The problem
Gather the lines below that include the string "frame", copying each in full.

[Stored items]
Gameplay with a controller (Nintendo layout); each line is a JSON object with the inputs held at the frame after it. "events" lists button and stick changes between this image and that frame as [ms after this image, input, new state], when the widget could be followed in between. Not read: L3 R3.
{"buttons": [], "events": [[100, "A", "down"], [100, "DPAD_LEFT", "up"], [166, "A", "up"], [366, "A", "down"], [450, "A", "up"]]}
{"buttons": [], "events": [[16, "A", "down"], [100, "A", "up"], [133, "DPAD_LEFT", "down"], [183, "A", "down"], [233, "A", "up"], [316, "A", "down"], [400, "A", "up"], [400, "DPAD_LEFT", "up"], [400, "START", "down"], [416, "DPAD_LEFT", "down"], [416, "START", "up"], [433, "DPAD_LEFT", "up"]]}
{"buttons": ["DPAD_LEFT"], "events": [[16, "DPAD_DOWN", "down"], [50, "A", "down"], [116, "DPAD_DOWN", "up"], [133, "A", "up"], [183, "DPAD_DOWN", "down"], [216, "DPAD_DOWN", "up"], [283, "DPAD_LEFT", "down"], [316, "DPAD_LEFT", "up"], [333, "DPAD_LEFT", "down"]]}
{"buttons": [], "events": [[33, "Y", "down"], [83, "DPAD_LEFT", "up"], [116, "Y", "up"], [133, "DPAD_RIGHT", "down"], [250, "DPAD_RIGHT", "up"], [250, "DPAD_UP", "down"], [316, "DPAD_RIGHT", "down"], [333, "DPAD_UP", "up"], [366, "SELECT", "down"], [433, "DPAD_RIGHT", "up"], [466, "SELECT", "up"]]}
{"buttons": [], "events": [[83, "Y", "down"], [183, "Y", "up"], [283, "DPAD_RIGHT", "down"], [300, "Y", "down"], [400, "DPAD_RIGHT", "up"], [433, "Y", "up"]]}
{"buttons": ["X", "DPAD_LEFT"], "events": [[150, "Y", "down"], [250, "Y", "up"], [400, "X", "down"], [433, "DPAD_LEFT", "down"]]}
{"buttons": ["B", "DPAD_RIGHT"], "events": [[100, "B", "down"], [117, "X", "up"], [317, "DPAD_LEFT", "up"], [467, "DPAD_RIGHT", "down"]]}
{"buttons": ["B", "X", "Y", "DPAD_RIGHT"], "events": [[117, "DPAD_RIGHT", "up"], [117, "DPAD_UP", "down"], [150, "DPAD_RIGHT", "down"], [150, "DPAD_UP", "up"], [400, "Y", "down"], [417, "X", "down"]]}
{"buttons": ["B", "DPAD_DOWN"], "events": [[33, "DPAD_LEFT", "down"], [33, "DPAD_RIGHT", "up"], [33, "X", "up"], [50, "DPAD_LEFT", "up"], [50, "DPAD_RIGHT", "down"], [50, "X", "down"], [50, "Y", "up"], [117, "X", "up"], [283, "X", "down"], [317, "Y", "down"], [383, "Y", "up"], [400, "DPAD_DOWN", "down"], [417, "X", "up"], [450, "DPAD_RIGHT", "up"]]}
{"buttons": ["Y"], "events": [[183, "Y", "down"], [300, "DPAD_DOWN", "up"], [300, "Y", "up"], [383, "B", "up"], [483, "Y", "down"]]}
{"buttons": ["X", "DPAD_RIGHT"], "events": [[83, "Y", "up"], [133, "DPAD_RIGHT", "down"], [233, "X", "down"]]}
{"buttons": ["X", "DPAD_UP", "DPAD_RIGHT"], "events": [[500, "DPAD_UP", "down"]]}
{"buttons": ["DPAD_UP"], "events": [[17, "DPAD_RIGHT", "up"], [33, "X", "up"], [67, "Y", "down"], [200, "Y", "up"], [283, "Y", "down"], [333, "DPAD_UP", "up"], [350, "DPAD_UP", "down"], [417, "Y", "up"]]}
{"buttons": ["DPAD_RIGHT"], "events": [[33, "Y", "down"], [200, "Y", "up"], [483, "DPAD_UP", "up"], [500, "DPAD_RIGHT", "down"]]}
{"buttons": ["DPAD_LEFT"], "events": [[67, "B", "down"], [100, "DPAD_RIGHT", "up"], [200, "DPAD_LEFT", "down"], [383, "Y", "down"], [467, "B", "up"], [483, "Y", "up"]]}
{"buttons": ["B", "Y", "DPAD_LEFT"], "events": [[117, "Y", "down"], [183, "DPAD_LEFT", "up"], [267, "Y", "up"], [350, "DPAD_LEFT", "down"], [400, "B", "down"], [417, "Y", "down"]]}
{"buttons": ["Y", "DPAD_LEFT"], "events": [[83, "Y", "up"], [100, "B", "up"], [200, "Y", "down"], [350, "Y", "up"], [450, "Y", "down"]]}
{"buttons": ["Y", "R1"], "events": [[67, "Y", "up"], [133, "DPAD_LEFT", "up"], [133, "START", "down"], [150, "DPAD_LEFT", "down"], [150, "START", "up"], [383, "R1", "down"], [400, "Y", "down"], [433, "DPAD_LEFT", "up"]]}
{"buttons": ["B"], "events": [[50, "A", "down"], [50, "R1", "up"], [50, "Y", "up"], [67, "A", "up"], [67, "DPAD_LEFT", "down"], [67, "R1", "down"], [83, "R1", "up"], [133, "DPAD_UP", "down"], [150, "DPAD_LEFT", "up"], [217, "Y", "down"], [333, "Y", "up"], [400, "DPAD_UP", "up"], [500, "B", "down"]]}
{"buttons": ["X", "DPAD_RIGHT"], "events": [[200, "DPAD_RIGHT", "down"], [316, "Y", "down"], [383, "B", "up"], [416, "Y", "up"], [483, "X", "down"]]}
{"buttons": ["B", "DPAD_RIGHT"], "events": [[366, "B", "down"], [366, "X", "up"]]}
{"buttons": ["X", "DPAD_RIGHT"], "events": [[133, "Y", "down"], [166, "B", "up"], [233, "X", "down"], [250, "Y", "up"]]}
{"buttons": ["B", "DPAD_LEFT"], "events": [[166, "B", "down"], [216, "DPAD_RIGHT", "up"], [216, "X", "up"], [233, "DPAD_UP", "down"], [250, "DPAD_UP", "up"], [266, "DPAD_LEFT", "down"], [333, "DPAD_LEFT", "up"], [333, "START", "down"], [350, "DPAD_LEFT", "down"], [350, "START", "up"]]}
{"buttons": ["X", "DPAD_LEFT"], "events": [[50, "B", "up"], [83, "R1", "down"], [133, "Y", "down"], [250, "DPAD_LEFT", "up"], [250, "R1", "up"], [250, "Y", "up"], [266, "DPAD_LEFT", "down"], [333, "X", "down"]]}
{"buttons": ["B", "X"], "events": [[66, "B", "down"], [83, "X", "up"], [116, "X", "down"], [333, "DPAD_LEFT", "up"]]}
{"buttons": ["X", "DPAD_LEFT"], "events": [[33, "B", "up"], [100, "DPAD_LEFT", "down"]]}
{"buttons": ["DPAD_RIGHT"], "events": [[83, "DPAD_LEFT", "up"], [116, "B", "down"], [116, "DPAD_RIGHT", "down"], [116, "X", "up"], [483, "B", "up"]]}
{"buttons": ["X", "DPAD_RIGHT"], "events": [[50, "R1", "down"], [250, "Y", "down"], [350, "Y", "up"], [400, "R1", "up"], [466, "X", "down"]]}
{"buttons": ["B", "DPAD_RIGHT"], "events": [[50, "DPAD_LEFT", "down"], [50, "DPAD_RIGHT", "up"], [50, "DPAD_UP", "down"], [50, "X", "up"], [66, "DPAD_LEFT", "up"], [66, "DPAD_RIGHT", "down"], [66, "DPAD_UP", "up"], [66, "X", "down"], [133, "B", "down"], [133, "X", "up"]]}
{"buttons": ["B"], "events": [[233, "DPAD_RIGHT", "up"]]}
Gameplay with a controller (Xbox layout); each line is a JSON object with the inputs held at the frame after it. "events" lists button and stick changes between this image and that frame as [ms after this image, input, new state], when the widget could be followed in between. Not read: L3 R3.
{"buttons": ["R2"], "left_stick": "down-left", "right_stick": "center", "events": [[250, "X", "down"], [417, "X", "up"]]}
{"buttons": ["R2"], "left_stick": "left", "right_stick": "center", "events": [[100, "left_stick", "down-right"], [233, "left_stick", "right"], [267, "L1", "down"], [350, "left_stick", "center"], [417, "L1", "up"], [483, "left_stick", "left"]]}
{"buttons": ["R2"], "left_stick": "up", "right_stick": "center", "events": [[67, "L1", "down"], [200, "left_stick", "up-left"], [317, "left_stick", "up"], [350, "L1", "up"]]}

Task response
Gameplay with a controller (Nintendo layout); each line is a JSON object with the inputs held at the frame after it. "events" lists button and stick changes between this image and that frame as [ms after this image, input, new state], when the widget could be followed in between. Not read: L3 R3.
Gameplay with a controller (Xbox layout); each line is a JSON object with the inputs held at the frame after it. "events" lists button and stick changes between this image and that frame as [ms after this image, input, new state], when the widget could be followed in between. Not read: L3 R3.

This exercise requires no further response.